The tribunal answered yes.
“The tribunal found me guilty of hate speech for refusing to agree that there are more than two genders and ordered me to pay $750,000 to the Chilliwack Teachers’ Association to compensate the hurt feelings of their queer union members,” Neufeld wrote in his own statement after the decision. “I am sure they know I can never begin to pay this, but it sets a precedent, and in the future, no one else will ever dare to criticize their sacred gender ideology. So I must try to overturn this draconian decision.”
“No one else will ever dare.” That’s the chilling effect, described plainly by the man experiencing it.
The $750,000 order doesn’t need to be collected to function as a warning against airing opinions. It just needs to exist. Any elected official, parent, or teacher who might share Neufeld’s views now knows what voicing them could cost.

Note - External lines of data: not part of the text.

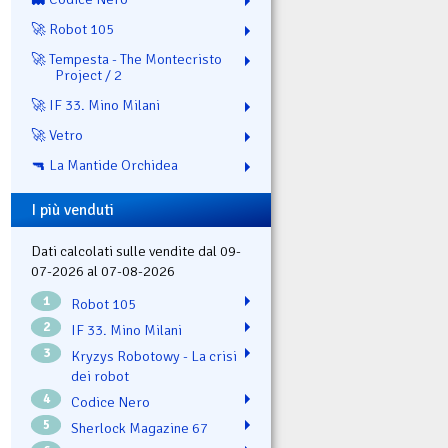
🚀 Robot 105
🚀 Tempesta - The Montecristo
Project / 2
🚀 IF 33. Mino Milani
🚀 Vetro
🔫 La Mantide Orchidea
I più venduti
Dati calcolati sulle vendite dal 09-
07-2026 al 07-08-2026
1
Robot 105
2
IF 33. Mino Milani
3
Kryzys Robotowy - La crisi
dei robot
4
Codice Nero
5
Sherlock Magazine 67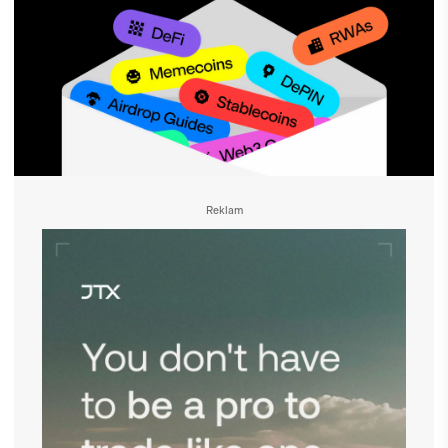
Reklam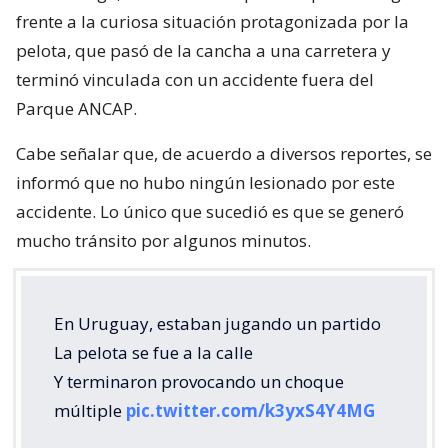
frente a la curiosa situación protagonizada por la
pelota, que pasó de la cancha a una carretera y
terminó vinculada con un accidente fuera del
Parque ANCAP.
Cabe señalar que, de acuerdo a diversos reportes, se
informó que no hubo ningún lesionado por este
accidente. Lo único que sucedió es que se generó
mucho tránsito por algunos minutos.
En Uruguay, estaban jugando un partido
La pelota se fue a la calle
Y terminaron provocando un choque
múltiple
pic.twitter.com/k3yxS4Y4MG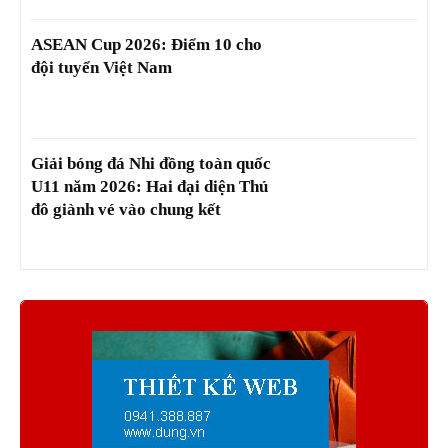
ASEAN Cup 2026: Điểm 10 cho
đội tuyển Việt Nam
Giải bóng đá Nhi đồng toàn quốc
U11 năm 2026: Hai đại diện Thủ
đô giành vé vào chung kết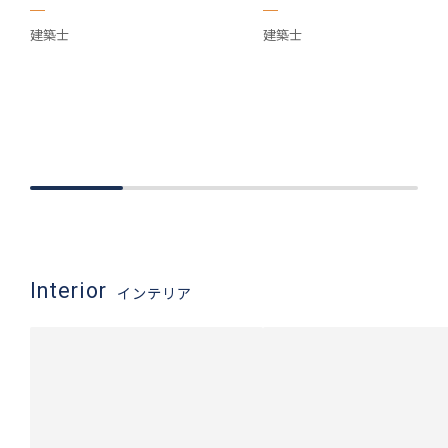
建築士
建築士
Interior
インテリア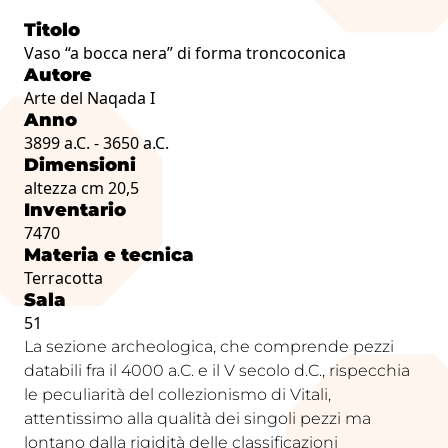
Titolo
Vaso “a bocca nera” di forma troncoconica
Autore
Arte del Naqada I
Anno
3899 a.C. - 3650 a.C.
Dimensioni
altezza cm 20,5
Inventario
7470
Materia e tecnica
Terracotta
Sala
51
La sezione archeologica, che comprende pezzi
databili fra il 4000 a.C. e il V secolo d.C., rispecchia
le peculiarità del collezionismo di Vitali,
attentissimo alla qualità dei singoli pezzi ma
lontano dalla rigidità delle classificazioni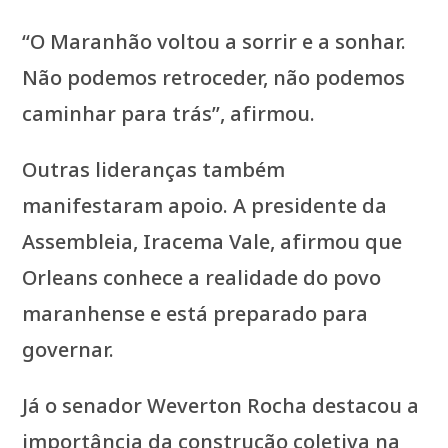
“O Maranhão voltou a sorrir e a sonhar.
Não podemos retroceder, não podemos
caminhar para trás”, afirmou.
Outras lideranças também
manifestaram apoio. A presidente da
Assembleia, Iracema Vale, afirmou que
Orleans conhece a realidade do povo
maranhense e está preparado para
governar.
Já o senador Weverton Rocha destacou a
importância da construção coletiva na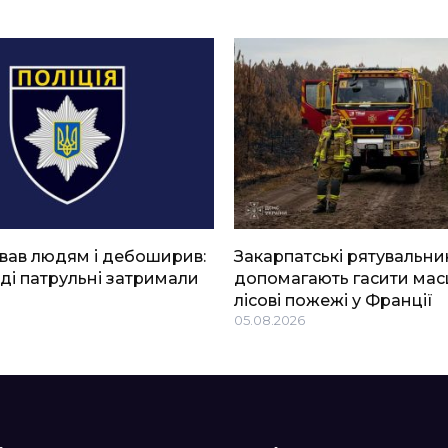
вав людям і дебоширив:
Закарпатські рятувальни
ді патрульні затримали
допомагають гасити мас
лісові пожежі у Франції
05.08.2026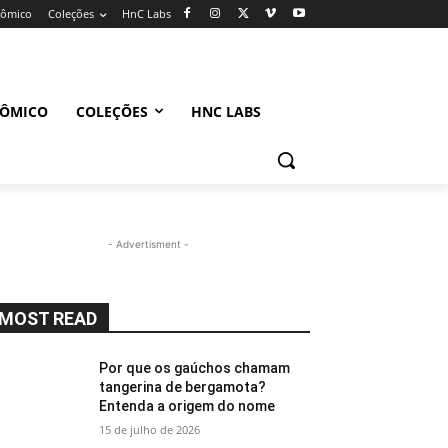
nômico
Coleções
HnC Labs
NÔMICO
COLEÇÕES
HNC LABS
- Advertisment -
MOST READ
Por que os gaúchos chamam
tangerina de bergamota?
Entenda a origem do nome
15 de julho de 2026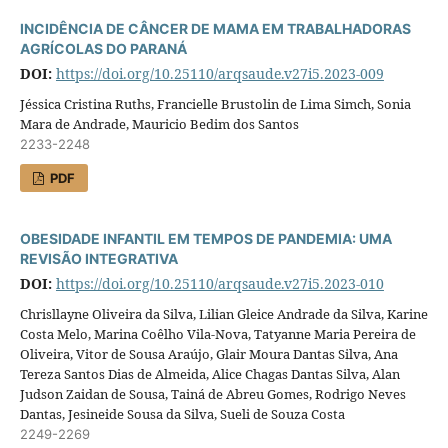
INCIDÊNCIA DE CÂNCER DE MAMA EM TRABALHADORAS
AGRÍCOLAS DO PARANÁ
DOI:
https://doi.org/10.25110/arqsaude.v27i5.2023-009
Jéssica Cristina Ruths, Francielle Brustolin de Lima Simch, Sonia
Mara de Andrade, Mauricio Bedim dos Santos
2233-2248
PDF
OBESIDADE INFANTIL EM TEMPOS DE PANDEMIA: UMA
REVISÃO INTEGRATIVA
DOI:
https://doi.org/10.25110/arqsaude.v27i5.2023-010
Chrisllayne Oliveira da Silva, Lilian Gleice Andrade da Silva, Karine
Costa Melo, Marina Coêlho Vila-Nova, Tatyanne Maria Pereira de
Oliveira, Vitor de Sousa Araújo, Glair Moura Dantas Silva, Ana
Tereza Santos Dias de Almeida, Alice Chagas Dantas Silva, Alan
Judson Zaidan de Sousa, Tainá de Abreu Gomes, Rodrigo Neves
Dantas, Jesineide Sousa da Silva, Sueli de Souza Costa
2249-2269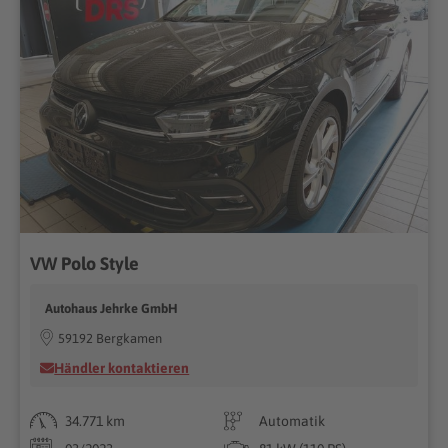
VW Polo Style
Autohaus Jehrke GmbH
59192 Bergkamen
Händler kontaktieren
34.771 km
Automatik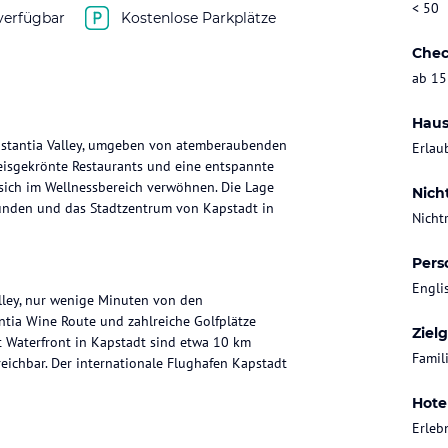
< 50
verfügbar
Kostenlose Parkplätze
Chec
ab 15
Haus
onstantia Valley, umgeben von atemberaubenden
Erlau
preisgekrönte Restaurants und eine entspannte
 sich im Wellnessbereich verwöhnen. Die Lage
Nich
kunden und das Stadtzentrum von Kapstadt in
Nicht
Pers
Engli
alley, nur wenige Minuten von den
ntia Wine Route und zahlreiche Golfplätze
Ziel
rt Waterfront in Kapstadt sind etwa 10 km
Famil
reichbar. Der internationale Flughafen Kapstadt
Hote
Erleb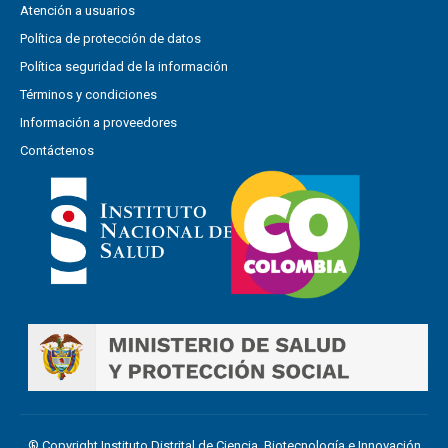
Atención a usuarios
Política de protección de datos
Política seguridad de la información
Términos y condiciones
Información a proveedores
Contáctenos
® Copyright Instituto Distrital de Ciencia, Biotecnología e Innovación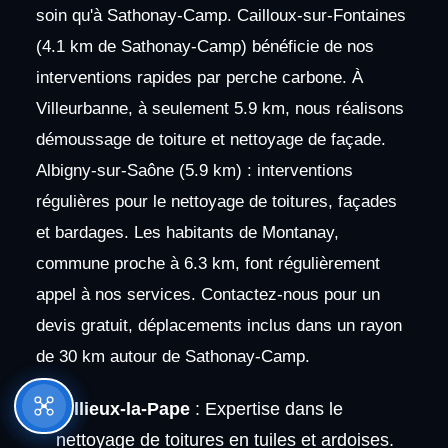
soin qu'à Sathonay-Camp. Cailloux-sur-Fontaines
(4.1 km de Sathonay-Camp) bénéficie de nos
interventions rapides par perche carbone. À
Villeurbanne, à seulement 5.9 km, nous réalisons
démoussage de toiture et nettoyage de façade.
Albigny-sur-Saône (5.9 km) : interventions
régulières pour le nettoyage de toitures, façades
et bardages. Les habitants de Montanay,
commune proche à 6.3 km, font régulièrement
appel à nos services. Contactez-nous pour un
devis gratuit, déplacements inclus dans un rayon
de 30 km autour de Sathonay-Camp.
Rillieux-la-Pape
: Expertise dans le
nettoyage de toitures en tuiles et ardoises.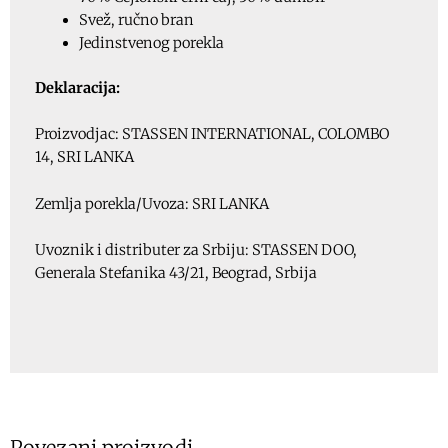
Svež, ručno bran
Jedinstvenog porekla
Deklaracija:
Proizvodjac: STASSEN INTERNATIONAL, COLOMBO
14, SRI LANKA
Zemlja porekla/Uvoza: SRI LANKA
Uvoznik i distributer za Srbiju: STASSEN DOO,
Generala Stefanika 43/21, Beograd, Srbija
Povezani proizvodi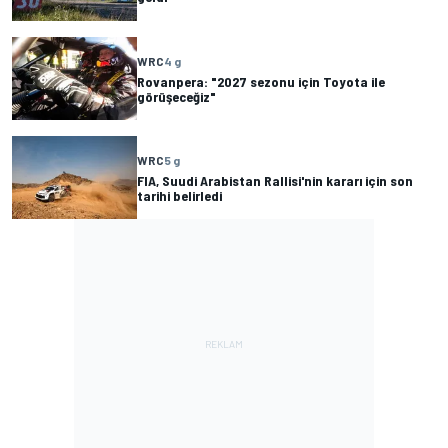
WRC
4 g
Rovanpera: "2027 sezonu için Toyota ile
görüşeceğiz"
WRC
5 g
FIA, Suudi Arabistan Rallisi'nin kararı için son
tarihi belirledi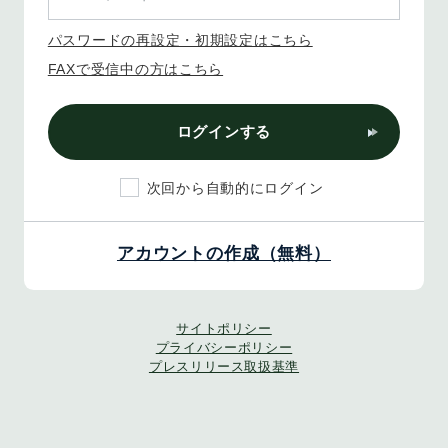
パスワードの再設定・初期設定はこちら
FAXで受信中の方はこちら
ログインする
次回から自動的にログイン
アカウントの作成（無料）
サイトポリシー
プライバシーポリシー
プレスリリース取扱基準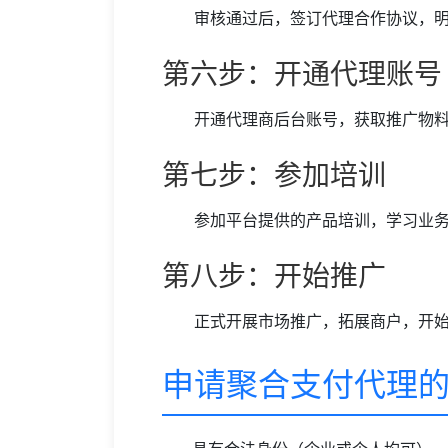
审核通过后，签订代理合作协议，
第六步：开通代理账号
开通代理商后台账号，获取推广物
第七步：参加培训
参加平台提供的产品培训，学习业
第八步：开始推广
正式开展市场推广，拓展商户，开
申请聚合支付代理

His lawyer, James Kitchen, announced they would seek “a judicial review” of the tribunal’s decision at the B.C. Supreme Court, which is where this gets interesting. A judicial review won’t rehear the evidence, but it will examine whether the tribunal applied the law correctly. That’s a meaningful check on a process that, as it stands, allows an administrative body to declare someone’s political speech illegal and bill them $750,000 for it without a criminal conviction.
B.C. Human Rights Commissioner Kasari Govender, who intervened in the case, praised the outcome. “Publishing statements that deny trans identities and rely on stereotypes create significant harm. When a political opinion comes from a person in power such as an elected official, it may be perceived by the public as having greater weight than the views of the average person,” she said.
That argument suggests elected officials have less latitude to express political opinions than private citizens, because their speech carries more weight. The logic runs directly against the reason we have free expression protections for public officials in the first place.
Robust democracy requires elected representatives to be able say things that are controversial so that citizens can decide whether or not to vote for them or support them. Penalizing them more harshly for doing so doesn’t protect democratic participation. It taxes it.